How capable is artificial intelligence in understanding human language? Why do AI assistants sometimes struggle with seemingly simple requests?
In their book Rebooting AI, Gary Marcus and Ernest Davis explore artificial intelligence and language. They argue that current AI systems, despite their impressive capabilities, lack a true understanding of human communication.
Read on to discover why your favorite AI assistant might not be as smart as you think and what it means for the future of human-machine interaction.
Artificial Intelligence and Language
What’s the problem with artificial intelligence and language? A great deal of AI research has focused on systems that can analyze and respond to human language. While the development of language interfaces has been a vast benefit to human society, Davis and Marcus insist that the current machine language learning models leave much to be desired. They highlight how language systems based entirely on statistical correlations can fail at even the simplest of tasks and why the ambiguity of natural speech is an insurmountable barrier for the current AI paradigm.
It’s easy to imagine that, when we talk to Siri or Alexa, or phrase a search engine request as an actual question, that the computer understands what we’re asking; but Marcus and Davis remind us that AIs have no idea that words stand for things in the real world.
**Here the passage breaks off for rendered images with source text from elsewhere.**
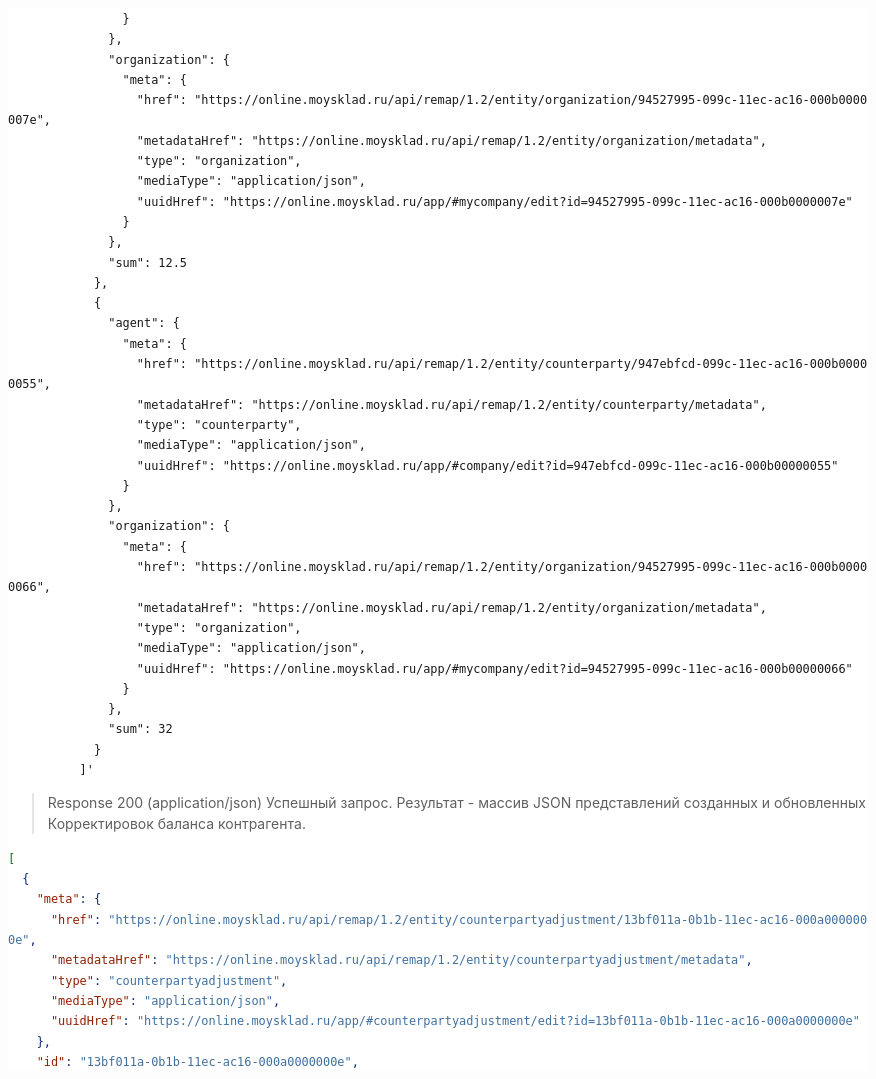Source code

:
 ```shell
                }
              },
              "organization": {
                "meta": {
                  "href": "https://online.moysklad.ru/api/remap/1.2/entity/organization/94527995-099c-11ec-ac16-000b0000007e",
                  "metadataHref": "https://online.moysklad.ru/api/remap/1.2/entity/organization/metadata",
                  "type": "organization",
                  "mediaType": "application/json",
                  "uuidHref": "https://online.moysklad.ru/app/#mycompany/edit?id=94527995-099c-11ec-ac16-000b0000007e"
                }
              },
              "sum": 12.5
            },
            {
              "agent": {
                "meta": {
                  "href": "https://online.moysklad.ru/api/remap/1.2/entity/counterparty/947ebfcd-099c-11ec-ac16-000b00000055",
                  "metadataHref": "https://online.moysklad.ru/api/remap/1.2/entity/counterparty/metadata",
                  "type": "counterparty",
                  "mediaType": "application/json",
                  "uuidHref": "https://online.moysklad.ru/app/#company/edit?id=947ebfcd-099c-11ec-ac16-000b00000055"
                }
              },
              "organization": {
                "meta": {
                  "href": "https://online.moysklad.ru/api/remap/1.2/entity/organization/94527995-099c-11ec-ac16-000b00000066",
                  "metadataHref": "https://online.moysklad.ru/api/remap/1.2/entity/organization/metadata",
                  "type": "organization",
                  "mediaType": "application/json",
                  "uuidHref": "https://online.moysklad.ru/app/#mycompany/edit?id=94527995-099c-11ec-ac16-000b00000066"
                }
              },
              "sum": 32
            }
          ]'  
```

> Response 200 (application/json)
Успешный запрос. Результат - массив JSON представлений созданных и обновленных Корректировок баланса контрагента.

```json
[
  {
    "meta": {
      "href": "https://online.moysklad.ru/api/remap/1.2/entity/counterpartyadjustment/13bf011a-0b1b-11ec-ac16-000a0000000e",
      "metadataHref": "https://online.moysklad.ru/api/remap/1.2/entity/counterpartyadjustment/metadata",
      "type": "counterpartyadjustment",
      "mediaType": "application/json",
      "uuidHref": "https://online.moysklad.ru/app/#counterpartyadjustment/edit?id=13bf011a-0b1b-11ec-ac16-000a0000000e"
    },
    "id": "13bf011a-0b1b-11ec-ac16-000a0000000e",
```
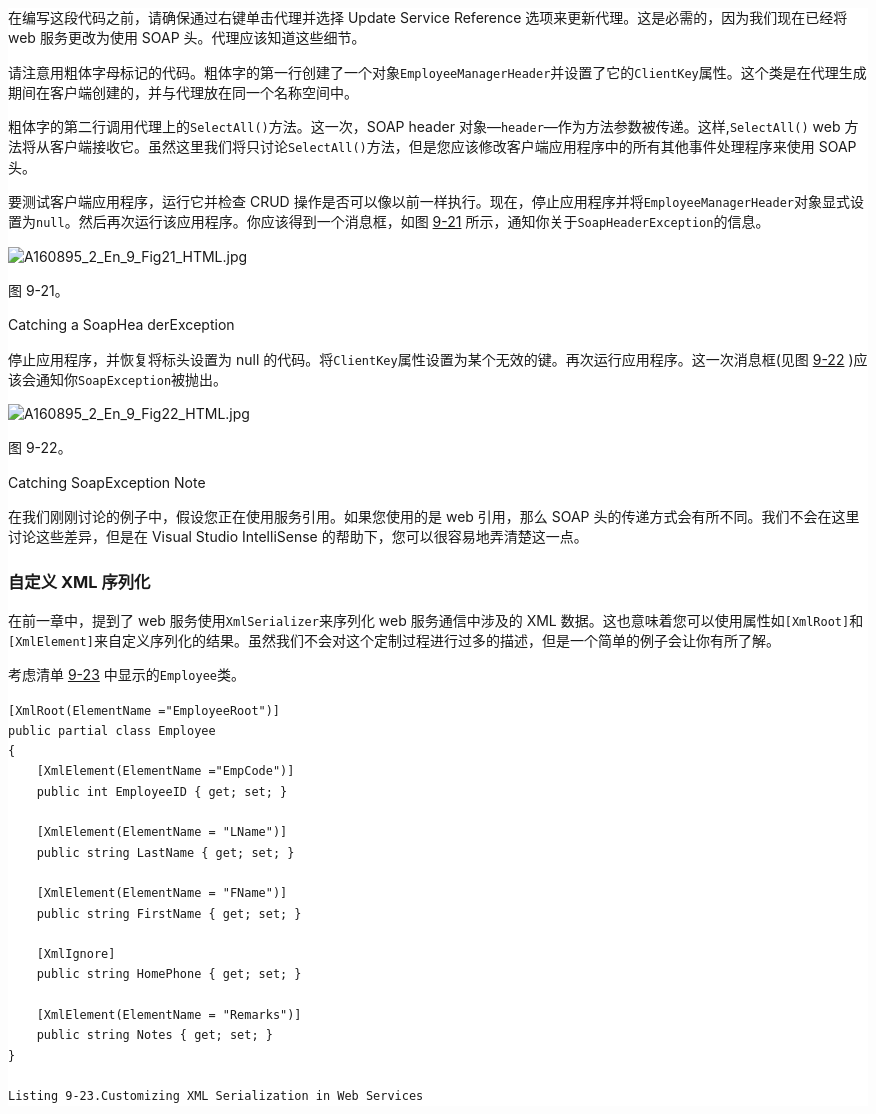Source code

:在编写这段代码之前，请确保通过右键单击代理并选择 Update Service Reference 选项来更新代理。这是必需的，因为我们现在已经将 web 服务更改为使用 SOAP 头。代理应该知道这些细节。

请注意用粗体字母标记的代码。粗体字的第一行创建了一个对象`EmployeeManagerHeader`并设置了它的`ClientKey`属性。这个类是在代理生成期间在客户端创建的，并与代理放在同一个名称空间中。

粗体字的第二行调用代理上的`SelectAll()`方法。这一次，SOAP header 对象—`header`—作为方法参数被传递。这样,`SelectAll()` web 方法将从客户端接收它。虽然这里我们将只讨论`SelectAll()`方法，但是您应该修改客户端应用程序中的所有其他事件处理程序来使用 SOAP 头。

要测试客户端应用程序，运行它并检查 CRUD 操作是否可以像以前一样执行。现在，停止应用程序并将`EmployeeManagerHeader`对象显式设置为`null`。然后再次运行该应用程序。你应该得到一个消息框，如图 [9-21](#Fig21) 所示，通知你关于`SoapHeaderException`的信息。

![A160895_2_En_9_Fig21_HTML.jpg](../Images/A160895_2_En_9_Fig21_HTML.jpg)

图 9-21。

Catching a SoapHea derException

停止应用程序，并恢复将标头设置为 null 的代码。将`ClientKey`属性设置为某个无效的键。再次运行应用程序。这一次消息框(见图 [9-22](#Fig22) )应该会通知你`SoapException`被抛出。

![A160895_2_En_9_Fig22_HTML.jpg](../Images/A160895_2_En_9_Fig22_HTML.jpg)

图 9-22。

Catching SoapException Note

在我们刚刚讨论的例子中，假设您正在使用服务引用。如果您使用的是 web 引用，那么 SOAP 头的传递方式会有所不同。我们不会在这里讨论这些差异，但是在 Visual Studio IntelliSense 的帮助下，您可以很容易地弄清楚这一点。

### 自定义 XML 序列化

在前一章中，提到了 web 服务使用`XmlSerializer`来序列化 web 服务通信中涉及的 XML 数据。这也意味着您可以使用属性如`[XmlRoot]`和`[XmlElement]`来自定义序列化的结果。虽然我们不会对这个定制过程进行过多的描述，但是一个简单的例子会让你有所了解。

考虑清单 [9-23](#Par143) 中显示的`Employee`类。

```
[XmlRoot(ElementName ="EmployeeRoot")]
public partial class Employee
{
    [XmlElement(ElementName ="EmpCode")]
    public int EmployeeID { get; set; }

    [XmlElement(ElementName = "LName")]
    public string LastName { get; set; }

    [XmlElement(ElementName = "FName")]
    public string FirstName { get; set; }

    [XmlIgnore]
    public string HomePhone { get; set; }

    [XmlElement(ElementName = "Remarks")]
    public string Notes { get; set; }
}

Listing 9-23.Customizing XML Serialization in Web Services

```
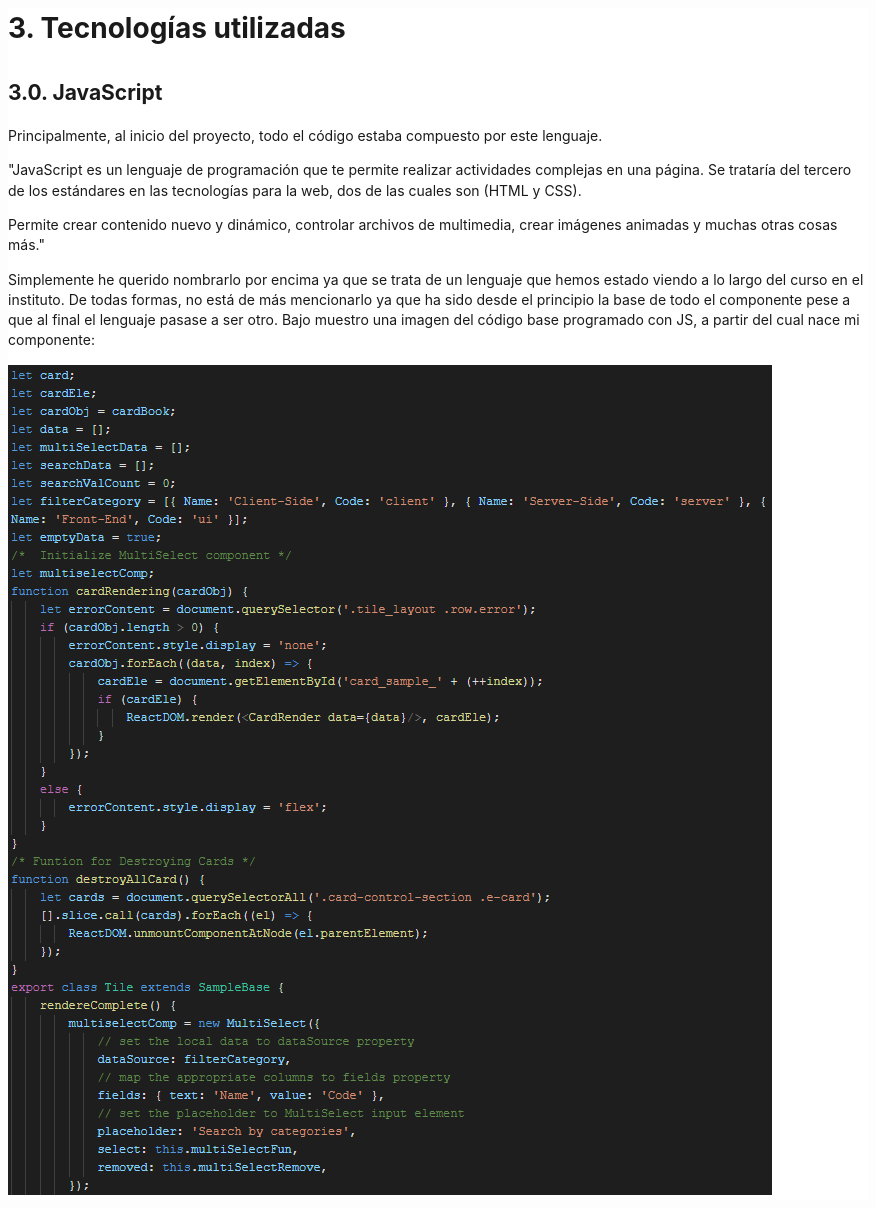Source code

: 
# 3. Tecnologías utilizadas

## 3.0. JavaScript
Principalmente, al inicio del proyecto, todo el código estaba compuesto por este lenguaje.

"JavaScript es un lenguaje de programación que te permite realizar actividades complejas en una página. Se trataría del tercero de los estándares en las tecnologías para la web, dos de las cuales son (HTML y CSS).

Permite crear contenido nuevo y dinámico, controlar archivos de multimedia, crear imágenes animadas y muchas otras cosas más." 

Simplemente he querido nombrarlo por encima ya que se trata de un lenguaje que hemos estado viendo a lo largo del curso en el instituto. De todas formas, no está de más mencionarlo ya que ha sido desde el principio la base de todo el componente pese a que al final el lenguaje pasase a ser otro. Bajo muestro una imagen del código base programado con JS, a partir del cual nace mi componente:

![JS código](./img/imagen3.png "Trozo de código JS del componente")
Instead, AIs merely compare what you say to a huge database of preexisting text to determine the most likely response. For simple questions, this tends to work—but if your phrasing of a request doesn’t match the AI’s database, the odds of it not responding correctly increase. For instance, if you ask Google “How long has Elon Musk been alive?” it will tell you the date of his birth but not his age unless that data is spelled out online in something close to the way you asked it.
(Shortform note: In the years since Rebooting AI’s publication, search engine developers have worked to include natural language processing into search algorithms so that search results don’t entirely depend on matching keywords in your queries. Natural language systems are trained to recognize the peculiarities of human speech, including common errors, “filler words,” intent, and context. The business sector is pushing research on stronger natural language systems thanks to the inherent flaws of keyword searching and the friction it causes for customers and stakeholders.)
A Deficiency of Meaning
Davis and Marcus say that, though progress has been made in teaching computers to differentiate parts of speech and basic sentence structure, AIs are unable to compute the meaning of a sentence from the meaning of its parts. As an example, ask a search engine to “find the nearest department store that isn’t Macy’s.” What you’re likely to get is a list of all the Macy’s department stores in your area, clearly showing that the search engine doesn’t understand how the word “isn’t” relates to the rest of the sentence.
(Shortform note: Guiding an online search using words like “isn’t” is a form of Boolean logic, a type of algebraic formulation that uses the conjunctions “and,” “or,” and “not” to determine whether a given point of data meets the requested search criteria. Boolean logic is a cornerstone of traditional computer programming which Davis and Marcus say has been discarded in the techniques used to train neural networks. Boolean terms can be used in search engines, but generally not via natural language. In Google, the words “and” and “or” must be typed in ALL CAPS to be used as operators, while the word “not” must be replaced by a minus sign to work, as in “find the nearest department store -Macy’s.”)
An even greater difficulty arises from the inherent ambiguity of natural language. Many words have multiple meanings, and sentences take many grammatical forms. However, Marcus and Davis illustrate that what’s most perplexing to AI are the unspoken assumptions behind every human question or statement. Given their limitations, no modern AI can read between the lines. Every human conversation rests on a shared understanding of the world that both parties take for granted, such as the patterns of everyday life or the basic laws of physics that constrain how we behave. Since AI language models are limited to words alone, they can’t understand the larger reality that words reflect.
(Shortform note: The underlying cause that Marcus and Davis hint at for AI’s lack of real-world understanding is that LLMs have no physical embodiment and interaction from which they can attach meaning and experience to the words and images they process. This isn’t true for other forms of AI, such as those that guide robots’ real-world interactions, but work to merge LLM technology with that of robotics is still in its infancy as of early 2024. If successful, these techniques may prove to be a big step toward teaching robots with AI how to infer meaning rather than relying on specific, spelled-out instructions for every minuscule action they take.)